Funding was provided by National Institute of Health Grant AR49828. Computational resources were available through Grants UCB-254 and UCB-266 from the National Partnership for Computational Infrastructure. All the finite element analyses were performed on an IBM Power4 supercomputer (Datastar, San Diego Supercomputer Center). Human tissue was obtained from National Disease Research Interchange and the University of California at San Francisco. μCT scanning was performed at Exponent Inc., Philadelphia, PA, USA. We thank Dr Dan Mazzucco and Jennifer Vondran for imaging the specimens and Eric Wong for assistance with specimen preparation.
The authors have no conflict of interest.

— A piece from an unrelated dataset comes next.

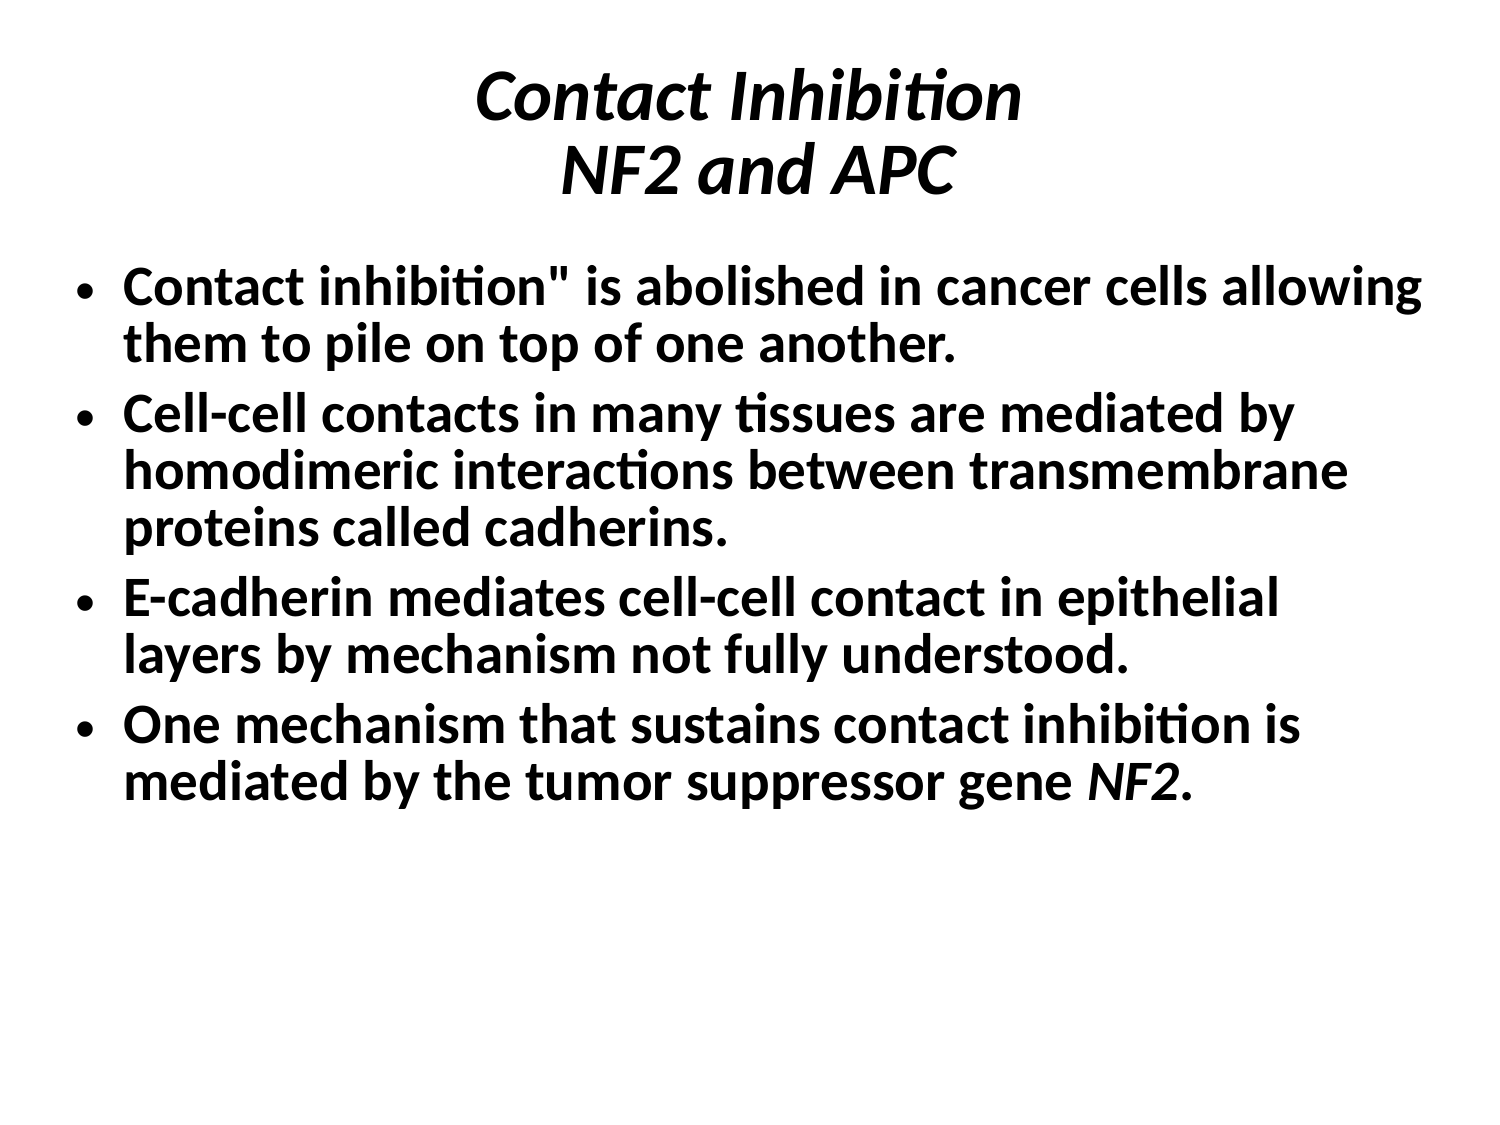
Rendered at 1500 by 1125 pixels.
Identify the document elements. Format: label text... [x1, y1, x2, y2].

title Contact Inhibition NF2 and APC [75, 45, 1425, 233]
list Contact inhibition" is abolished in cancer cells allowing them to pile on top of one another. Cell-cell contacts in many tissues are mediated by homodimeric interactions between transmembrane proteins called cadherins. E-cadherin mediates cell-cell contact in epithelial layers by mechanism not fully understood. One mechanism that sustains contact inhibition is mediated by the tumor suppressor gene NF2. [75, 262, 1425, 1005]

We performed a sensitivity study to account for the uncertainty associated with the assumed disc material properties. One specimen was analyzed, in which the elastic modulus and Poisson's ratio of the disc were varied over what we considered to be possible physiological values. (28, 30) With the Poisson's ratio fixed, changes in elastic modulus from 8 to 11 MPa had a negligible effect (<1%) on the maximum shell load fraction. With the elastic modulus of the disc held fixed, variation in the Poisson's ratio from 0.30 to 0.49 resulted in values of the maximum shell load fraction ranging from 0.53 to 0.46. Thus, the percent error of our estimate of the maximum shell load fraction (0.49) should be on the order of 8%.